人材不足や海外進出ができないなどの課題を抱えるSIer業界は、今後なくなってしまうのでしょうか。

SIerがなくなる可能性は低いがエンジニアとしての成長は難しい

SIerは国内においては一定数の需要があるため、なくなる可能性は低いといえます。

日本国内ではエンジニアの人材不足から、今後もすべての企業が自社内にシステム開発部門を置くことはせず、SIに外注するケースが多いことが予想されます。

そのため、技術力のあるSIerであれば生き残り、今後も続いていくでしょう。

しかし、スキルが身につかない環境であることは変わらないため、仕事の中で、エンジニアとして技術や知識を身につけて成長することは難しいです。

【決定版】SIerの大手企業一覧|会社の選び方、大手で働くメリットデメリットも解説

ITエンジニア自体は需要が増えるため専門スキルを身につけるべき

SIer業界は下降傾向ですが、ITエンジニア自体の需要は今後も増加していきます。

経済産業省の調査では、2030年には最大43.8 万人のIT人材が不足する見込みです。
(参考:経済産業省「IT人材需給に関する調査」表 3-6

IT人材であるITエンジニア自体が足りていないため、将来性のある仕事をしたいならITエンジニアとしての専門的なスキルを身につけるべきでしょう。
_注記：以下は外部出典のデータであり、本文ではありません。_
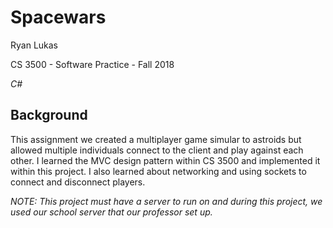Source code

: Spacewars
==============

Ryan Lukas

CS 3500 - Software Practice - Fall 2018

*C#*

Background
------------
This assignment we created a multiplayer game simular to astroids but allowed multiple individuals connect to the client and play against each other. I learned the MVC design pattern within CS 3500 and implemented it within this project. I also learned about networking and using sockets to connect and disconnect players. 

*NOTE: This project must have a server to run on and during this project, we used our school server that our professor set up.*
専門的なスキルを身につけるには、スクールに通う、独学で新たな言語を学ぶ、クラウドソーシングで案件を受注して実践的に身につける、などの方法があります。

SIerの将来性に不安を感じる人へ提案する3つのこと

SIerの将来性に不安を感じる人へ提案する3つのこと

SIerの将来性に不安を感じている人はどうすればいいのか、3つのことをお伝えします。

  1. 副業でスキルや経験を培う
  2. Web系など自社開発をする企業への転職
  3. フリーランスとして独立する

1.副業でスキルや経験を培う

現在SIerとして働いているなら、副業で開発系の案件を受注してスキルや経験を身につけるのがおすすめです

「クラウドワークス」や「ランサーズ」などのクラウドソーシングサービスを利用すれば、個人でも開発案件を受注することができます。
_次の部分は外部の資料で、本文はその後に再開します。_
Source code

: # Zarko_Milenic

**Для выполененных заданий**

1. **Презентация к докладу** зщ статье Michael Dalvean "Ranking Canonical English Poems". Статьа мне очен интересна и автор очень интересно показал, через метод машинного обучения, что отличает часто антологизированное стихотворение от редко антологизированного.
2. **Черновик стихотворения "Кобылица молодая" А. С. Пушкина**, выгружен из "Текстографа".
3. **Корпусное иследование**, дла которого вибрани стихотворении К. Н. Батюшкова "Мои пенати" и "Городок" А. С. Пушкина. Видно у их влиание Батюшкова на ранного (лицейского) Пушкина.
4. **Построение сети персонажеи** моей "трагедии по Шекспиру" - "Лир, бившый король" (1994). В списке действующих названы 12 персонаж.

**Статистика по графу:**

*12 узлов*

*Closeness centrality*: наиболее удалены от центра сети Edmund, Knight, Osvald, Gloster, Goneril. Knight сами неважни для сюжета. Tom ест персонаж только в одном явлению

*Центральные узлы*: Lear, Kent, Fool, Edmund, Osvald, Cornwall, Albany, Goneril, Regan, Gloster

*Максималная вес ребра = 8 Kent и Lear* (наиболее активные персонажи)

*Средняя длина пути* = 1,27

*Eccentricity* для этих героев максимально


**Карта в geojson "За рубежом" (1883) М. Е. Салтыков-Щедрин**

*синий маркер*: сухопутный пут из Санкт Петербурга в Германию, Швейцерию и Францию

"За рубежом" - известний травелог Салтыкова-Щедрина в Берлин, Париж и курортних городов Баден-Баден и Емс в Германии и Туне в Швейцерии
副業での案件獲得には、SIerとしての経験を活かすことができるでしょう。

案件を受注してプログラミングで手を動かし、開発技術を磨くことでスキルアップにつながります。

2.Web系など自社開発をする企業への転職

自社開発をするWeb系企業に転職すれば、より将来的に安心できます。

SIerと比較して、Web系企業には

  • 新しい技術が常に求められるためスキルアップができる
  • 年代層が若い企業が多く、考え方が柔軟で働きやすい
  • 実力や実績に応じて評価・昇給がされやすい

といった環境があります。

自社開発を行うぶん、技術力が必要になる場面が多く、新しいことを学ぶ機会も増えるでしょう。

また年齢や役職にかかわらず、実力や実績で評価される傾向にあるため、高いモチベーションで仕事に取り組むことができます。

自分自身のスキル向上がしやすい環境を選ぶことも、個人として将来性を安定させるために重要です。

3.フリーランスとして独立する

SIerとしてシステム開発・導入の一連の技術や知識があるなら、フリーランスとして独立することもひとつの道です。

フリーランスとして活動すれば、自身のスキルアップはもちろん、収入面も会社員時代より高くなる可能性があります。

すぐに独立するわけではなくても、将来的にフリーランスになることを考えて、今から必要な技術や知識を身につけていきましょう

行動を起こすのが早ければ早いほど、フリーランスとして活躍できる日も近づきます。

まとめ:SIerは完全にはなくならない。安住せず今後のキャリアをよく考えよう!

今回はSIerの将来性についてお伝えしました。

SIerという仕事は今後も完全になくなることはありません。
しかし、技術的なスキルを身につけたいと考える人には向かない業界かもしれません。

将来性に不安があるのなら、

  • 副業でスキルや経験を培う
  • Web系など自社開発をする企業への転職
  • フリーランスとして独立する

など、積極的に自分のキャリアを考えて、行動を起こしていくことが重要です。

SIerとしての経験やエンジニア技術を磨けば、個人として今後も仕事に困らない人材になることは十分可能。

現状に安住せず、スキルを身につけて将来活躍していける人材になりましょう。

ぜひこの記事を参考に、安定したキャリアを築いていってくださいね。